Ein Buch mit Überraschungen

Unter uns das Meer ist ein Roman, der immer wieder überrascht. So enthüllt Amity Gaige geschickt nach und nach die Charaktere und Geschichte ihrer Figuren. Als nach zwei Dritteln eine anfangs nur angedeutete Vermutung zur Wahrheit wird (man betrachte nur das Shakespeare’sche Juliet-Zitat), so verliert der Roman auch dadurch nicht an erzählerischer Kraft.

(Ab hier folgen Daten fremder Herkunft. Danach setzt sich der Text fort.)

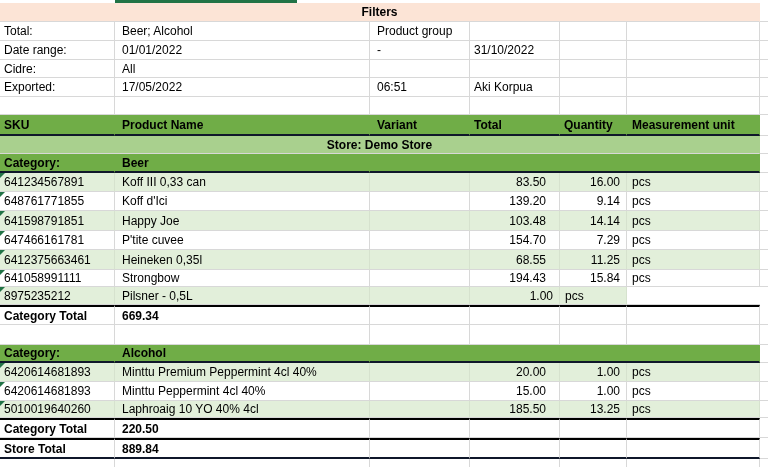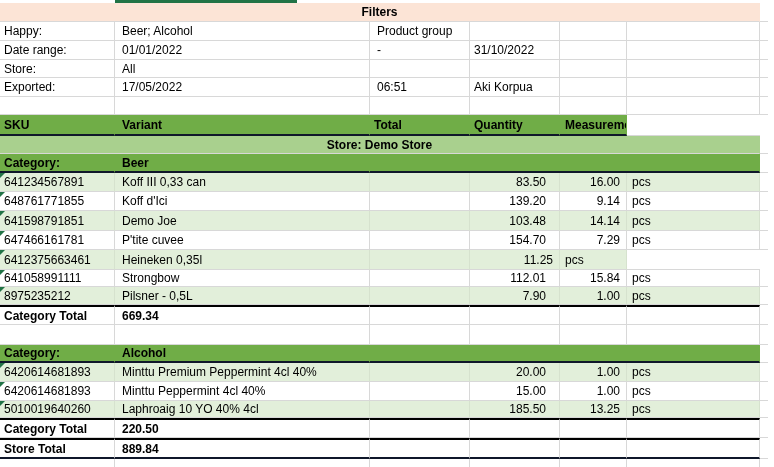"Happy:" div.cell { text: Happy -> Total }
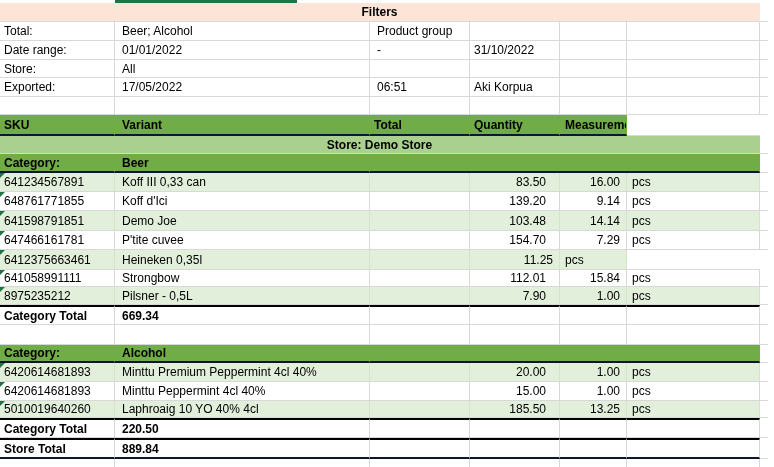"Store:" div.cell { text: Store -> Cidre }
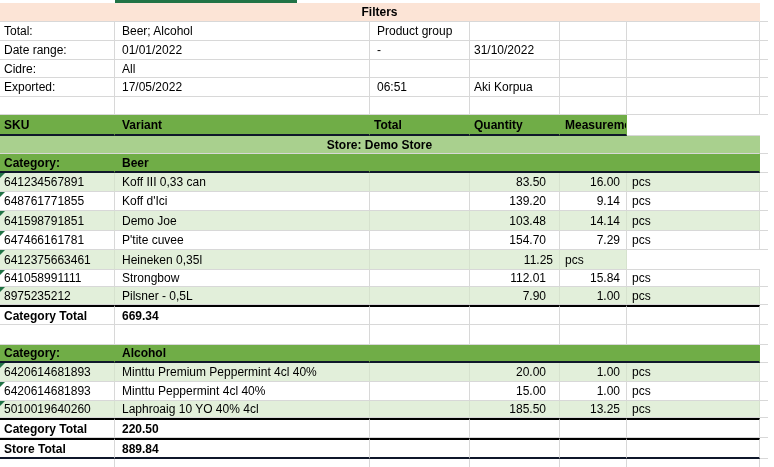"Product Name" div.cell { html: none -> <div>Product Name</div> }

Wie Gaige zwischen ihren beiden Ich-Erzählern hin- und herspringt und doch den Plot vorantreibt, das ist tolle Erzählkunst.

Wenngleich der Effekt der beiden Perspektiven nicht ganz so etragreich ausgereizt wird wie im Falle von Lauren Groffs Licht und Zorn, muss man doch konstatieren: erzählerisch kann dieses Buch in allen Belangen überzeugen. Kantige Figuren, ein vorwärtsdrängender Plot, präzise Sprache. Hier kommt zusammen, was bei guter Literatur immer zusammenfinden sollte. Eine echte Entdeckung, dieser Roman. Hier erleidet man keinesfalls literarischen Schiffbruch.